**EXERCISE BRIEF**.
Please repeat exactly the line containing "staining of unremarkable" and each line after it in the records below, through the last.

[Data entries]

+ + + +

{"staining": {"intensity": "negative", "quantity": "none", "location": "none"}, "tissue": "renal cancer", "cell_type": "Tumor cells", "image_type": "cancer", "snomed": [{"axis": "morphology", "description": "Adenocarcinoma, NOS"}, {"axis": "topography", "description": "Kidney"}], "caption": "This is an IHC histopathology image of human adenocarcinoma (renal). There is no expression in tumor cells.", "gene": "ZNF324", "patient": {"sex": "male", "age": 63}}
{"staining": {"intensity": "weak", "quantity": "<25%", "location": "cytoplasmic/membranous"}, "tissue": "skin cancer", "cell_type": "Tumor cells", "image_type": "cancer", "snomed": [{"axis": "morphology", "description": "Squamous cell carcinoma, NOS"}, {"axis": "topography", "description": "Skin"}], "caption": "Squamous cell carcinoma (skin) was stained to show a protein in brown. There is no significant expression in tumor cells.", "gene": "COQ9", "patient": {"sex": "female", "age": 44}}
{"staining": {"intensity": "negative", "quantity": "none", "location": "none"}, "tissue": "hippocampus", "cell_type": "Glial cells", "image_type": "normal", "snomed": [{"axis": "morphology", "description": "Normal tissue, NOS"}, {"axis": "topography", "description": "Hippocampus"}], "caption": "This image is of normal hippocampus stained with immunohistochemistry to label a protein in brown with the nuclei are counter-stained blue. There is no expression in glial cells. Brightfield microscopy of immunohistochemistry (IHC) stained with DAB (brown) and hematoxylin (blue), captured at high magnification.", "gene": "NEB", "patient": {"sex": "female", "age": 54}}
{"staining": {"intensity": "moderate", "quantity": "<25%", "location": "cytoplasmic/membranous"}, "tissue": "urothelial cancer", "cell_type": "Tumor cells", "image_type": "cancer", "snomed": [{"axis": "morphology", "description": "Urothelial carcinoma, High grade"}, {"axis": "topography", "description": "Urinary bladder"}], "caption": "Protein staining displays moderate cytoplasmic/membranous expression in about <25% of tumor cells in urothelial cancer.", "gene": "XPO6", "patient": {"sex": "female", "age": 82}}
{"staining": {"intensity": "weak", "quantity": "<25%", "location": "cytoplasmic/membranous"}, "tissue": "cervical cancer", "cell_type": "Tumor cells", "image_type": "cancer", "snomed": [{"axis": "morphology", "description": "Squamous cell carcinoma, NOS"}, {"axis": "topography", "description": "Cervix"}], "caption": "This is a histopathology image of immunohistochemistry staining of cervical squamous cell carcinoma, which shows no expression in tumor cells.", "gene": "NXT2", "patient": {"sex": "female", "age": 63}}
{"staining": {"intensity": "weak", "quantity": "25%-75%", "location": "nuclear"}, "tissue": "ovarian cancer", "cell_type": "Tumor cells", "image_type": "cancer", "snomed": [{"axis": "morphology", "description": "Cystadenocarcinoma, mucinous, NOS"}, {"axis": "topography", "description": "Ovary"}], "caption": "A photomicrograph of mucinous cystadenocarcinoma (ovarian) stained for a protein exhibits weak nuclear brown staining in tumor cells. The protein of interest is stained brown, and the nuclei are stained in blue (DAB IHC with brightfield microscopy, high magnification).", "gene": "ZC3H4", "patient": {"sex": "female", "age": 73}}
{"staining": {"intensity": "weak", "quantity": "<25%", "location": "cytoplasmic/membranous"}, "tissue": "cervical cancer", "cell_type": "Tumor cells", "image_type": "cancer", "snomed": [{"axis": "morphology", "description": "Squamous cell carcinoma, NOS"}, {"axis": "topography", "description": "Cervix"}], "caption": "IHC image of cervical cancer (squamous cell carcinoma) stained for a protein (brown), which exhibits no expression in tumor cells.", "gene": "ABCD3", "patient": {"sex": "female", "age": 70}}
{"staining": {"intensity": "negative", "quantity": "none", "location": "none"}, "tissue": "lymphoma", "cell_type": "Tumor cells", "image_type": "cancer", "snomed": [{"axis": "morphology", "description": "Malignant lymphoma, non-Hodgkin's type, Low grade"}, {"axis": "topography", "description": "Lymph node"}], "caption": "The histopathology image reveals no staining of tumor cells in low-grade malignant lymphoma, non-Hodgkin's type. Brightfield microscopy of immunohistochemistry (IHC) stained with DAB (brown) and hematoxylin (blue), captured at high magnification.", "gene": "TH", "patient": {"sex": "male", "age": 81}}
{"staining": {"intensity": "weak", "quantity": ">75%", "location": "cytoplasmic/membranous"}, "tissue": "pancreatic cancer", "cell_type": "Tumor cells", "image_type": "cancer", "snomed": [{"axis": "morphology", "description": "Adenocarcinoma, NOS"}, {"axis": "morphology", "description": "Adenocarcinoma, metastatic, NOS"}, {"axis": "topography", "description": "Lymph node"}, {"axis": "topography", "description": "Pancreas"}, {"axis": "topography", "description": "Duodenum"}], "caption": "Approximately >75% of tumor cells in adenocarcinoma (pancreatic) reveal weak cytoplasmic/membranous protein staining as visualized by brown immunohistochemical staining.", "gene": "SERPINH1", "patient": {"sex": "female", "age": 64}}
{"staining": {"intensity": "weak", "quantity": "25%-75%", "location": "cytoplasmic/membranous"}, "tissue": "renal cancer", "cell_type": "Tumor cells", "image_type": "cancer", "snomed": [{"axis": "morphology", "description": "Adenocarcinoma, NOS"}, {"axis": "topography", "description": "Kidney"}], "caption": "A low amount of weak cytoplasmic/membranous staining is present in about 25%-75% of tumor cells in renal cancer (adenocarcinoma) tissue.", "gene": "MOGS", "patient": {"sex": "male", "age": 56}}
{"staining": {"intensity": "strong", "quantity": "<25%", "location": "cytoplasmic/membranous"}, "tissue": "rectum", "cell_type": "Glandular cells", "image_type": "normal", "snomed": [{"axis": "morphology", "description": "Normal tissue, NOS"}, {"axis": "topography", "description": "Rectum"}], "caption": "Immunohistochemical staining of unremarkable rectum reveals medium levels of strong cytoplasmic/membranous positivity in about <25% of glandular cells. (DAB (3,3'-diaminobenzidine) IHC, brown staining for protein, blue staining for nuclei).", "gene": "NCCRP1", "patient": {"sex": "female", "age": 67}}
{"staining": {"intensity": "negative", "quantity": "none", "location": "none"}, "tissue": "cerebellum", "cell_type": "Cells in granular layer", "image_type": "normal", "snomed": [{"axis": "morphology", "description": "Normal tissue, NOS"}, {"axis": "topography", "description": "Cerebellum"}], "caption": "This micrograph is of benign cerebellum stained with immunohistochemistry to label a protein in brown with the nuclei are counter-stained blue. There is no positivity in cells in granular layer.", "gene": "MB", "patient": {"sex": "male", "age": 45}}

+ + + +

**SOLUTION**.
{"staining": {"intensity": "strong", "quantity": "<25%", "location": "cytoplasmic/membranous"}, "tissue": "rectum", "cell_type": "Glandular cells", "image_type": "normal", "snomed": [{"axis": "morphology", "description": "Normal tissue, NOS"}, {"axis": "topography", "description": "Rectum"}], "caption": "Immunohistochemical staining of unremarkable rectum reveals medium levels of strong cytoplasmic/membranous positivity in about <25% of glandular cells. (DAB (3,3'-diaminobenzidine) IHC, brown staining for protein, blue staining for nuclei).", "gene": "NCCRP1", "patient": {"sex": "female", "age": 67}}
{"staining": {"intensity": "negative", "quantity": "none", "location": "none"}, "tissue": "cerebellum", "cell_type": "Cells in granular layer", "image_type": "normal", "snomed": [{"axis": "morphology", "description": "Normal tissue, NOS"}, {"axis": "topography", "description": "Cerebellum"}], "caption": "This micrograph is of benign cerebellum stained with immunohistochemistry to label a protein in brown with the nuclei are counter-stained blue. There is no positivity in cells in granular layer.", "gene": "MB", "patient": {"sex": "male", "age": 45}}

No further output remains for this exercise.